The GitHub repositories are private at this time, but all code is available for download below as ZIP files.

Downloadable files

What's next / Wish list

There are several ways this prototype can be expanded and improved. Most of these do not require major hardware changes and can be added gradually as the firmware and mobile app evolve.

MQTT Support and Home Assistant Integration

One of the next logical steps is adding MQTT as an optional communication method. With MQTT, the prototype could publish telemetry to a local broker (Mosquitto, EMQX, etc.), and Home Assistant could automatically discover the device through MQTT Auto-Discovery. This would allow all sensor values — temperature, humidity, PM2.5, CO₂, AQI, and even accelerometer data — to appear automatically as entities inside Home Assistant without any manual configuration.

FreeRTOS / RTOS Integration

Right now the firmware runs without an RTOS, which is fine for early stages. Later, introducing FreeRTOS would allow the firmware to split work into dedicated tasks — sensor polling, ESP8266 communication, telemetry generation, error detection, buzzer feedback, etc. — all running independently. This would make the system more robust and easier to expand without timing conflicts.

OTA (Over-the-Air) Firmware Updates

Another major upgrade would be support for OTA firmware updates. The ESP8266 can download firmware images and pass them to the STM32, or the STM32 itself could implement its own OTA mechanism. This would allow new features, calibration tweaks, or bug fixes to be deployed without opening the enclosure or connecting a USB cable.
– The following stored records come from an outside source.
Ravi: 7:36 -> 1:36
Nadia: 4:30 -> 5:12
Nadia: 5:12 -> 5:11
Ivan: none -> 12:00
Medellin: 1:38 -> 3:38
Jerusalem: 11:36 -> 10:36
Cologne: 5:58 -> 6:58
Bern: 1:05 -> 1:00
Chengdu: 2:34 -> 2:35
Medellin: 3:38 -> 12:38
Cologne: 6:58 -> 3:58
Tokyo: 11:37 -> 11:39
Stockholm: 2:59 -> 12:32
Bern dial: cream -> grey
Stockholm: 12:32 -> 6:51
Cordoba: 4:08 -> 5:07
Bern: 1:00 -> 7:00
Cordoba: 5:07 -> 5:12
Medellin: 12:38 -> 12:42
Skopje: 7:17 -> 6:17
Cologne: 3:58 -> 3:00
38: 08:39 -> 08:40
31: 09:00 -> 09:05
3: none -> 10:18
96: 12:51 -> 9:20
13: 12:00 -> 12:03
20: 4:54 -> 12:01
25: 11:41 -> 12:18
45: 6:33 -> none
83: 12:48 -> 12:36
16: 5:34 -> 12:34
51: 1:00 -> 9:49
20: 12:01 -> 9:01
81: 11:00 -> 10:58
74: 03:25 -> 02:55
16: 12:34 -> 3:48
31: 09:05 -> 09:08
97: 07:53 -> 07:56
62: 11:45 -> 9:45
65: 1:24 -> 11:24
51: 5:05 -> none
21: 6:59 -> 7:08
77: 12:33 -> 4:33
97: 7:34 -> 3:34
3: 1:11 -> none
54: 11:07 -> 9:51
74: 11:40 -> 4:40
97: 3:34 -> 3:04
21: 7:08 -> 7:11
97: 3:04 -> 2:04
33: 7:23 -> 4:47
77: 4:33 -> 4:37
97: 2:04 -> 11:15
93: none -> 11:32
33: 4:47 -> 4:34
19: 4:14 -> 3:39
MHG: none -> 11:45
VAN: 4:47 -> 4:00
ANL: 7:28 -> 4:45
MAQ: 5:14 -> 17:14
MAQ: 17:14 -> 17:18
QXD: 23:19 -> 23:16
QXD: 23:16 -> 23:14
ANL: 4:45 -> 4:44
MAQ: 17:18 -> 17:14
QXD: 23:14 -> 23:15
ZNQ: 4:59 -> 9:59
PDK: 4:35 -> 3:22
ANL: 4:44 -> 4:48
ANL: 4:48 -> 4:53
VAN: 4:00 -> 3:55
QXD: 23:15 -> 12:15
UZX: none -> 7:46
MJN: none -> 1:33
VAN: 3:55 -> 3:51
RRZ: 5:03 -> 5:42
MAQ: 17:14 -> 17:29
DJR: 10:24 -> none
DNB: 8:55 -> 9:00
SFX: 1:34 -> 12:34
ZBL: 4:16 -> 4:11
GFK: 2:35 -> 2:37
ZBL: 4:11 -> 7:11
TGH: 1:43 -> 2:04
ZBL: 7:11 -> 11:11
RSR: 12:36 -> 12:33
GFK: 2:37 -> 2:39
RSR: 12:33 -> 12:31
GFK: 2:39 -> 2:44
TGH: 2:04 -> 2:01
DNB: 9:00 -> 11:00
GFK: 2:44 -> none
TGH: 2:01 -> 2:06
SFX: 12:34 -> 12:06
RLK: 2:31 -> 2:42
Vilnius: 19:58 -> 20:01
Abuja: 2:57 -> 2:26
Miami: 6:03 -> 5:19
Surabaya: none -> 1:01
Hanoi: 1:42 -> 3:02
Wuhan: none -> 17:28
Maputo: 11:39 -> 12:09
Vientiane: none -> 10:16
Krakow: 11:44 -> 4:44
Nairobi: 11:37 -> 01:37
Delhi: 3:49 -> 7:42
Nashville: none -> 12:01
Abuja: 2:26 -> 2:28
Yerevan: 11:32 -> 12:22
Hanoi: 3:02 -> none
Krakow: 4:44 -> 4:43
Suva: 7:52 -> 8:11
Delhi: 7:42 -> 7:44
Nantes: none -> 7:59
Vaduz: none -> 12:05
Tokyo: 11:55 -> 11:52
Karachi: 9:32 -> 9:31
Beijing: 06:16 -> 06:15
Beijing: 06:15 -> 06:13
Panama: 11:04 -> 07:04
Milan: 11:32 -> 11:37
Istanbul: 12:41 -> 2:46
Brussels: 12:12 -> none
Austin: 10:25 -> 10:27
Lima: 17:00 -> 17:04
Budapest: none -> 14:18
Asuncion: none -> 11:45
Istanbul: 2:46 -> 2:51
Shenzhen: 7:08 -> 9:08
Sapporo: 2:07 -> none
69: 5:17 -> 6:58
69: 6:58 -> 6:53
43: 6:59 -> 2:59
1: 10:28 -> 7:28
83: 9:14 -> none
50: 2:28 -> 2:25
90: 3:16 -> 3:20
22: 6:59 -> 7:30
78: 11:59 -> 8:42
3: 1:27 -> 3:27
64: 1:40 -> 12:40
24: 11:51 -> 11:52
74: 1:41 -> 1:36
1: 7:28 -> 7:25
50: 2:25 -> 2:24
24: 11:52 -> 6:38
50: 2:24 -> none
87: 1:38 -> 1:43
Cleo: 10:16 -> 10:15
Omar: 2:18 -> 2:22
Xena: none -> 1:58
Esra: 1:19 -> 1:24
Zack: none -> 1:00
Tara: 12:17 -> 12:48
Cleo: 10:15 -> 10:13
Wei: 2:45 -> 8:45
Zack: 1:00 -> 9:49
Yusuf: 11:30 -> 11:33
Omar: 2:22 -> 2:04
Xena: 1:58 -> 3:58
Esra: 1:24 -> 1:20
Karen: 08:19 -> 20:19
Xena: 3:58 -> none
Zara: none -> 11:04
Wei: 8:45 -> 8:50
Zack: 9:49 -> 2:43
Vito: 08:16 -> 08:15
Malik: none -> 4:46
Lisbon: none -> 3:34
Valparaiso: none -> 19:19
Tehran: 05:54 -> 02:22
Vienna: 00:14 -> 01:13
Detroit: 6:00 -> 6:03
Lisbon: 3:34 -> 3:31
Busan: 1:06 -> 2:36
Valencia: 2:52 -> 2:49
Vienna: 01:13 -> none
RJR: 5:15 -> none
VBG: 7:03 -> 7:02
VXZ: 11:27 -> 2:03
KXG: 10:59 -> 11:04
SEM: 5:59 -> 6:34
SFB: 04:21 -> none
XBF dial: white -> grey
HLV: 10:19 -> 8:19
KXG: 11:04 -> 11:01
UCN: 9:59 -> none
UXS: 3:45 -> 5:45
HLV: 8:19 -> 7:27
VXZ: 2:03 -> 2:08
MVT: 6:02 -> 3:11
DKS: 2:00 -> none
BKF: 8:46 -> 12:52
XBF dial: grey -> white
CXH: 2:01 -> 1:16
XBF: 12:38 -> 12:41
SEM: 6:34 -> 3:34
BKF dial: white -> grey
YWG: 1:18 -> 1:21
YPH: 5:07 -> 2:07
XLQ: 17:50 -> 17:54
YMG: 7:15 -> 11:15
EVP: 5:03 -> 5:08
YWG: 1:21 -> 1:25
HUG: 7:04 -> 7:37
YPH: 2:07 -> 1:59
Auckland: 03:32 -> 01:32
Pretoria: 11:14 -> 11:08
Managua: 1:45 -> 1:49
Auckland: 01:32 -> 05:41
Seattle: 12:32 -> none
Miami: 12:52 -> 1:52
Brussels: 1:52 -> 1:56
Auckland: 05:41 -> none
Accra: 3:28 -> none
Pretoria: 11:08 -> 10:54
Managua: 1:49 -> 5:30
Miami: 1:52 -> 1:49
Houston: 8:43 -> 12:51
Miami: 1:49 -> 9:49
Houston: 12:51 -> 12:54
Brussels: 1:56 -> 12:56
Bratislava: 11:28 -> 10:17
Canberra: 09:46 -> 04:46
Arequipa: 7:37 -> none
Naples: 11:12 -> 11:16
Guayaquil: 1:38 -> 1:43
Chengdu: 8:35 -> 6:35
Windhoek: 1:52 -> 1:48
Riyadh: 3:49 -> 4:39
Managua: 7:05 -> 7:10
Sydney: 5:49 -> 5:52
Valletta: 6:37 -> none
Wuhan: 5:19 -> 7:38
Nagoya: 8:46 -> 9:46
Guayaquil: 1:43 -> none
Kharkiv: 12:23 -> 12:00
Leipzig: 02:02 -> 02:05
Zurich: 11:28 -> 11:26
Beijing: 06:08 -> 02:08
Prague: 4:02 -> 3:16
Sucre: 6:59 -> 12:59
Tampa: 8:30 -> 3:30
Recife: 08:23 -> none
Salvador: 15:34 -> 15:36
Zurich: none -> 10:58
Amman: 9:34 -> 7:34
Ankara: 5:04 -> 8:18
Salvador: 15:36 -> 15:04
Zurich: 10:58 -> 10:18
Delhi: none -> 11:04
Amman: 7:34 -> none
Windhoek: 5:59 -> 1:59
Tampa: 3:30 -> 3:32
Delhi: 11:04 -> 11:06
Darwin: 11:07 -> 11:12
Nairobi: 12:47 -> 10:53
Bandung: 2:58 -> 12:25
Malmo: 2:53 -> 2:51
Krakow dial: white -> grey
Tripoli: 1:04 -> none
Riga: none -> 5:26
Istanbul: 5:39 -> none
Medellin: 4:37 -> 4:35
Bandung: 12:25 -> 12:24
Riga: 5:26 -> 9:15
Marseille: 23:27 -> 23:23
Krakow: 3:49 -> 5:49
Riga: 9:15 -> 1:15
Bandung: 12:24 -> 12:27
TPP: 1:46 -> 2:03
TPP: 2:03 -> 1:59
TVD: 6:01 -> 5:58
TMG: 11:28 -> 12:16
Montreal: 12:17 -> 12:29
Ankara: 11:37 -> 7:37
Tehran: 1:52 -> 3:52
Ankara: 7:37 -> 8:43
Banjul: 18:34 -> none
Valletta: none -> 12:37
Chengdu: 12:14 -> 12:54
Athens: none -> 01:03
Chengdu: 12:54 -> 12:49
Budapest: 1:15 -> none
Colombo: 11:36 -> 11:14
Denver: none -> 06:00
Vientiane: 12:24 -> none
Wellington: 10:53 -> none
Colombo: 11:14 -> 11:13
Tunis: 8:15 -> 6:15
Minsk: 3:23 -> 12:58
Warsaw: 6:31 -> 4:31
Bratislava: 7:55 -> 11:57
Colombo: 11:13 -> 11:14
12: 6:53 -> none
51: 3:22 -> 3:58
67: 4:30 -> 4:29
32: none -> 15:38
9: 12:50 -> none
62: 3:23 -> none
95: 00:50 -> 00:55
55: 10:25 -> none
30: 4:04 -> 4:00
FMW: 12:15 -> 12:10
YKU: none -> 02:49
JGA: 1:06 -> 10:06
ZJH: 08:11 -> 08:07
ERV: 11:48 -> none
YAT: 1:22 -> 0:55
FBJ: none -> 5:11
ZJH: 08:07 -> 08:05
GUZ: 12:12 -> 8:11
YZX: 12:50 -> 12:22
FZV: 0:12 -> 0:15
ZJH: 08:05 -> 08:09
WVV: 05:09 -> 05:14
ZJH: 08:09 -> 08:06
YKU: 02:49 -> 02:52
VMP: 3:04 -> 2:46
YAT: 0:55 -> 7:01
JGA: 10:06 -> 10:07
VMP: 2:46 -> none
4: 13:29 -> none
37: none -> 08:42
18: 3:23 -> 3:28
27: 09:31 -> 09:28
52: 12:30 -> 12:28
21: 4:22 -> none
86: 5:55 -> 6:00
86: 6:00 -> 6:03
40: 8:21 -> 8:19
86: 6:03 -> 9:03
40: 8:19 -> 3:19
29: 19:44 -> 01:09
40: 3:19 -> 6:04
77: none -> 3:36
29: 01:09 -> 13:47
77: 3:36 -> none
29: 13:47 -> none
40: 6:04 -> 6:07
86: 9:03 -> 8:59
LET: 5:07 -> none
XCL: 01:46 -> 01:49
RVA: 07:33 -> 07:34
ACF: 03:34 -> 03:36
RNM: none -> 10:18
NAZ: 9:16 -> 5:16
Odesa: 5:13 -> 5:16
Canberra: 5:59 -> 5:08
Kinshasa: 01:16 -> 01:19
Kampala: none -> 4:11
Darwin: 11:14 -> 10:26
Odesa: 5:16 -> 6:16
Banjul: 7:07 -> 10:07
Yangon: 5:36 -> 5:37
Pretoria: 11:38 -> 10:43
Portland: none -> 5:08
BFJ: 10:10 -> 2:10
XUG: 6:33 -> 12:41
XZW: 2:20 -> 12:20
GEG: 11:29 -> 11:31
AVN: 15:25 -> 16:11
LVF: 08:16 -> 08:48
Data Logging and Visualization

The device could periodically push telemetry to a time-series database such as InfluxDB, Prometheus, or a lightweight local server. From there, a Grafana dashboard could be used to visualize long-term patterns — CO₂ spikes, humidity changes, PM events, seasonal trends, and more. This would make the system useful for long-term environment tracking and indoor-air analysis.

Predictive Logic and AI-Based Analysis

With enough historical data, the system could start predicting trends:

This does not require a full AI model on the microcontroller — the data can be processed by a server or a small local LLM later.